__Task__
Please extract each line of the data below that contains the word "bowel", treating uppercase and lowercase as different.

__Records to process__

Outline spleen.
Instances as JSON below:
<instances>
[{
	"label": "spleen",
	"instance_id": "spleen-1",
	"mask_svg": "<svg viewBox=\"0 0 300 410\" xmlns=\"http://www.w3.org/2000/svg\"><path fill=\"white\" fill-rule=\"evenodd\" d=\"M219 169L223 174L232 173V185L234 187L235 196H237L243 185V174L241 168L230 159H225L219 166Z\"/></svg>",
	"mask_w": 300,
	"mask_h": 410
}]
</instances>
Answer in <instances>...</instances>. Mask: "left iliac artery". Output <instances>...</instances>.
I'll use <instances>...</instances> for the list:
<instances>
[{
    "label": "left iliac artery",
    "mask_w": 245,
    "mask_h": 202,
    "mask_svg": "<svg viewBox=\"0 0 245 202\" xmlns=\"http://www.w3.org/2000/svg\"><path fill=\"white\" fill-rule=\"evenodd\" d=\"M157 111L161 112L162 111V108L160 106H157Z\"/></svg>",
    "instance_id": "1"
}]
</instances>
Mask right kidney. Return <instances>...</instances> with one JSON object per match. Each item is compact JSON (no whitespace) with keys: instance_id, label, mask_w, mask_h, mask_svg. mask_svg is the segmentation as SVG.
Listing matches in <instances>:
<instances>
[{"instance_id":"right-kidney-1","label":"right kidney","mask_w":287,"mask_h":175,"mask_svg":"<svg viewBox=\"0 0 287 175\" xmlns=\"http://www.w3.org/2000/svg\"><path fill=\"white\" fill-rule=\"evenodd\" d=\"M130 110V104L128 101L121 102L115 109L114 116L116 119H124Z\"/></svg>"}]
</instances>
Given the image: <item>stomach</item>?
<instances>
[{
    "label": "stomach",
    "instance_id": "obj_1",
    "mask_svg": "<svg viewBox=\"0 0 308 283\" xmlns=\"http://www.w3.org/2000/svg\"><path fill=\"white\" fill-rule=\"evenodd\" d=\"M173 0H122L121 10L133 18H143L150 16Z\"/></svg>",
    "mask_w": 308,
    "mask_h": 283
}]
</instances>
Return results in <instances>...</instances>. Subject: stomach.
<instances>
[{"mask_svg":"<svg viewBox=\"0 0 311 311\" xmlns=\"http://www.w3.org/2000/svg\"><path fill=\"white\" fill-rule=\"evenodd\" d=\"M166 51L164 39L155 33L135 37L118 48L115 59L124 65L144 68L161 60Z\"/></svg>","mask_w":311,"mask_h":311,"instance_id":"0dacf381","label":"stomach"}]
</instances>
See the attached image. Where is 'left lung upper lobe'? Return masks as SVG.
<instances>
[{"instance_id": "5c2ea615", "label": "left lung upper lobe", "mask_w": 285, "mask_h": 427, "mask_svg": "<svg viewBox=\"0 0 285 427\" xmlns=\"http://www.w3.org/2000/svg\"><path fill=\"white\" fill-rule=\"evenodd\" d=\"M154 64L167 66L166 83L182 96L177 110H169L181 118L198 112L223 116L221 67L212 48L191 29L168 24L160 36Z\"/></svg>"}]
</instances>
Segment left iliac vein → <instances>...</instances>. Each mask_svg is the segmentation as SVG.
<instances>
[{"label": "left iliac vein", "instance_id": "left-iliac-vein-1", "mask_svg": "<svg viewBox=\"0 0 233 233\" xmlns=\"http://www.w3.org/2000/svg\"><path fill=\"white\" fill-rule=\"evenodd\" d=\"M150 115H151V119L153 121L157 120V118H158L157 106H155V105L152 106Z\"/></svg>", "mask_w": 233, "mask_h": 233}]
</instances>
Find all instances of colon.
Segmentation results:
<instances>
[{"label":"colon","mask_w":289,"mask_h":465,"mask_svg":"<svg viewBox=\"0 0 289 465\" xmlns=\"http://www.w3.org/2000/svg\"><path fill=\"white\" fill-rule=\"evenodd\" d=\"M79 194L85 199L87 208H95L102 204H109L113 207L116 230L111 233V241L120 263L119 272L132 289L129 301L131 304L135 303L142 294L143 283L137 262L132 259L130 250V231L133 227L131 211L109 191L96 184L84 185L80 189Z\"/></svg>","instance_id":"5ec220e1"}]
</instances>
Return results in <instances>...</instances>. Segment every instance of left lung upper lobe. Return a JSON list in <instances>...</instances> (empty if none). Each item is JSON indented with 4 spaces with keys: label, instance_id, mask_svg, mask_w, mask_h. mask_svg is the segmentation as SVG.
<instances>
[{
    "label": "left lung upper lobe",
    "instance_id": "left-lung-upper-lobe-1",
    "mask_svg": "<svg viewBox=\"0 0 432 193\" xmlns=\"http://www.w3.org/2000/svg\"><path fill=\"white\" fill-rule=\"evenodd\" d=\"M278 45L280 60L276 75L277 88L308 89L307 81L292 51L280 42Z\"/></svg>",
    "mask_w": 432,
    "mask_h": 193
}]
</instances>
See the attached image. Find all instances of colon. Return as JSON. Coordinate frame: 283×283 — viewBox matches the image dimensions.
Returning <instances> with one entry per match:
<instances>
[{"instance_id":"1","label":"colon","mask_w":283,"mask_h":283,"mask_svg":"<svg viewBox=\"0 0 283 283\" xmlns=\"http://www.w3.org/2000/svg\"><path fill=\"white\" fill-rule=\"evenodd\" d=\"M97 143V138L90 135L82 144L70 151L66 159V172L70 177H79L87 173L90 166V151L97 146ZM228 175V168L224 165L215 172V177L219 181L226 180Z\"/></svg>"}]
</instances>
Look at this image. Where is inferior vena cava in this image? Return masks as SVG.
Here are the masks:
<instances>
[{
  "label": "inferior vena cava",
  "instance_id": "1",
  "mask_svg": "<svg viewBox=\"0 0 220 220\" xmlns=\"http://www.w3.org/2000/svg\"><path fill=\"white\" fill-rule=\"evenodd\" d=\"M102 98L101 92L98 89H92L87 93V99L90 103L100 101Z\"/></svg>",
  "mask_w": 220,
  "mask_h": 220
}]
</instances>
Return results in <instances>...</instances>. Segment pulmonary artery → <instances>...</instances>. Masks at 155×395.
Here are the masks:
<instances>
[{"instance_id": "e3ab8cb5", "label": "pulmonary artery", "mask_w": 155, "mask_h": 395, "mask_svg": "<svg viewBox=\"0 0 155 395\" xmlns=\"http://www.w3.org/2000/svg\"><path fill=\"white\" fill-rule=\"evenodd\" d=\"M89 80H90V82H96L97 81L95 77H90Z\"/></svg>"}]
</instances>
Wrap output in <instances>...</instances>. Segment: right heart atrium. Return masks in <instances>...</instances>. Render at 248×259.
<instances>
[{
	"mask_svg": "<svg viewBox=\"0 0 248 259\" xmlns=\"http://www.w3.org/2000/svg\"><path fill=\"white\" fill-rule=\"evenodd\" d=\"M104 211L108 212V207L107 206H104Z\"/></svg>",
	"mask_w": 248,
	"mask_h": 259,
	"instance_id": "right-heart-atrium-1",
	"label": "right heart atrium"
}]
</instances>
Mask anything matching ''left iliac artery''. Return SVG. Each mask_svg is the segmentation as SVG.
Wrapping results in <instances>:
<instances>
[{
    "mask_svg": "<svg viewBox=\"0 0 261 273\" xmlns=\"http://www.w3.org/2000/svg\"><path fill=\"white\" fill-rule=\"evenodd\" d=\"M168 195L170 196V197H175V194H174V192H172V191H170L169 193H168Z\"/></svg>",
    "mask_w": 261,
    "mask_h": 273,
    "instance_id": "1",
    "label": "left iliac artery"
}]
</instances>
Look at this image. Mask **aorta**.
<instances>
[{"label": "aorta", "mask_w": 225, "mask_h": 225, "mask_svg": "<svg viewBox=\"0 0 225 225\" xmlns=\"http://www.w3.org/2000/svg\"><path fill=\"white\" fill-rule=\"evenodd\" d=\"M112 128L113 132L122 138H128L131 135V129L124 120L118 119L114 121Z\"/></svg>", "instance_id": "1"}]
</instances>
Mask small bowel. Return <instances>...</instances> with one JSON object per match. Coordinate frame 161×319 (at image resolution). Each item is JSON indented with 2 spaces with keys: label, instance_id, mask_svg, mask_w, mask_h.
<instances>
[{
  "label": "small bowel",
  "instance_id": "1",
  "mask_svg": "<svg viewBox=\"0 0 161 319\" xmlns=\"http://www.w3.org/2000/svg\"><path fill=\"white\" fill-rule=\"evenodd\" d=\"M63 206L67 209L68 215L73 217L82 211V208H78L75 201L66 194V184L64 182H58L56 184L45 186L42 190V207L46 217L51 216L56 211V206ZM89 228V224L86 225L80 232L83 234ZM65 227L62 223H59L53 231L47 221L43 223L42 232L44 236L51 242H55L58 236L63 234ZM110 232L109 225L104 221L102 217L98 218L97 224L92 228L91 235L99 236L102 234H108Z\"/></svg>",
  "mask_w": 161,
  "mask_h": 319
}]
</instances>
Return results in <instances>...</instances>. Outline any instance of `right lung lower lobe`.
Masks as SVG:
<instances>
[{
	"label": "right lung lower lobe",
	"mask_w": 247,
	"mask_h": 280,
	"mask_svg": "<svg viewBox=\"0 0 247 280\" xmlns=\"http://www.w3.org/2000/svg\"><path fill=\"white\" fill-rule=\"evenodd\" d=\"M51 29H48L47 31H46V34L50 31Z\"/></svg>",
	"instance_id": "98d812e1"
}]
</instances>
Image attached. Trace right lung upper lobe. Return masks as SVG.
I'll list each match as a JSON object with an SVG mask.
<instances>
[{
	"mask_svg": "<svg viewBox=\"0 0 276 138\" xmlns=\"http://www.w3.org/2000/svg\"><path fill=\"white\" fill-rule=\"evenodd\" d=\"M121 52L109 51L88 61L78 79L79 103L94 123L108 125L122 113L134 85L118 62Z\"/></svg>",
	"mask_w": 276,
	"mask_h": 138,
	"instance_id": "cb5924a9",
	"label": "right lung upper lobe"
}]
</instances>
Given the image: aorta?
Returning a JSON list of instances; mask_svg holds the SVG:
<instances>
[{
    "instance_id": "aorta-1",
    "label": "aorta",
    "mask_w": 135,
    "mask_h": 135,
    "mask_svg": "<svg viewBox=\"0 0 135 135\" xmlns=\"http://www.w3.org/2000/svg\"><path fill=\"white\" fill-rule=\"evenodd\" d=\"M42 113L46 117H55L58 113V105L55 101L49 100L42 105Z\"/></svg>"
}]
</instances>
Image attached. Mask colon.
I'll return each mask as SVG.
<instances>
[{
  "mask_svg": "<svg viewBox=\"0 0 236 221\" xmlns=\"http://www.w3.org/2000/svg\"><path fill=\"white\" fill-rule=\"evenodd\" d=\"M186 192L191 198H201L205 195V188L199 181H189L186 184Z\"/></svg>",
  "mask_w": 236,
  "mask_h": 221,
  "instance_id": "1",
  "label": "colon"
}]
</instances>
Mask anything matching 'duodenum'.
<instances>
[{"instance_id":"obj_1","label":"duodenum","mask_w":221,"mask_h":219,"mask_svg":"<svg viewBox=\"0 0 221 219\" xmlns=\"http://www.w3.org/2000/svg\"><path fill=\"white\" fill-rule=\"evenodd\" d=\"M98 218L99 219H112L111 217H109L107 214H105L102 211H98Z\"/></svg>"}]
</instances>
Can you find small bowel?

__Solution__
Mask small bowel. Return <instances>...</instances> with one JSON object per match. Coordinate frame 161×319 (at image resolution). Each item is JSON indented with 2 spaces with keys: label, instance_id, mask_svg, mask_w, mask_h.
  "label": "small bowel",
Can you find small bowel?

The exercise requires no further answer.